TEHRAN, July 24 -Authorities have reported a fresh attack involving corrosive substance in the United Kingdom, the second such incident in a matter of days and another sign that violent crimes are rapidly surging in the country.
TEHRAN, Young Journalists Club (YJC)-Police in West Midlands, in western-central England, appealed for any information related to the acid attack earlier on Tuesday on a woman in Ladywood, Birmingham.
The attack came around 10 a.m local time and the woman was targeted from a passing moped or bicycle, police said.
“Police are investigating an attack in which a corrosive substance was thrown at a woman in Ladywood, Birmingham, just after 10am this morning,” it said in a statement.
The 47-year-old woman was taken to the hospital, reports said, adding that she had suffered injuries to her face.
The woman is the latest victim of acid attack in Britain, a country that can now be amply called a heaven for acid throwers. Attacks involving corrosive substances have doubled in metropolitan areas like the capital London over the past years, prompting the government to earmark separate funding to tackle the issue.

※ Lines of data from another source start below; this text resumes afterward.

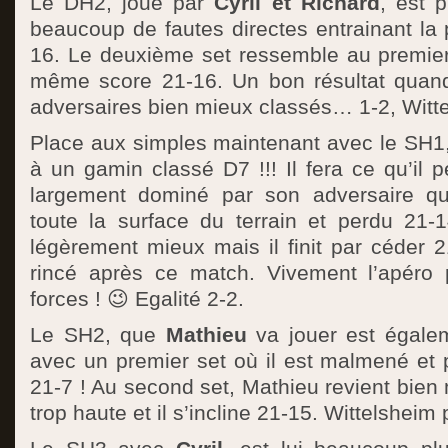
Le DH2, joué par
Cyril et Richard
, est 
beaucoup de fautes directes entrainant la 
16. Le deuxième set ressemble au premier 
même score 21-16. Un bon résultat qua
adversaires bien mieux classés… 1-2, Witte
Place aux simples maintenant avec le SH1
à un gamin classé D7 !!! Il fera ce qu’il p
largement dominé par son adversaire qui
toute la surface du terrain et perdu 21-1
légèrement mieux mais il finit par céder 
rincé après ce match. Vivement l’apéro 
forces ! 😉 Egalité 2-2.
Le SH2, que
Mathieu
va jouer est égale
avec un premier set où il est malmené et 
21-7 ! Au second set, Mathieu revient bien 
trop haute et il s’incline 21-15. Wittelsheim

The attack in Birmingham came just three days after a three-year-old boy was wounded by acid in Worcester, another city in West Midlands. Police have made five arrests over the case while motives of the attackers remain to be known. The attack on the toddler sparked huge shocks across Britain as the public becomes more and more sensitive to reports that indicate violent crimes are on the rise.
A report released Thursday by the Office for National Statistics (ONS) said Britain recorded a 12-percent increase in the number of homicides while knife crime offenses rose by 16 percent in the year leading to March. The report said that the number of robberies recorded in that period also soared by as much as 30 percent, vehicle-related theft was up by 17 percent and gun-related crimes increased by two percent.
Many blame the surge in violent crimes to the government’s poor funding of police. Although statistics by the Home Office suggest that the overall number of police workforce has increased over the past year, but the actual number of police officers in England and Wales has decreased to 122,404, a record low since 1996 when authorities began to record the data.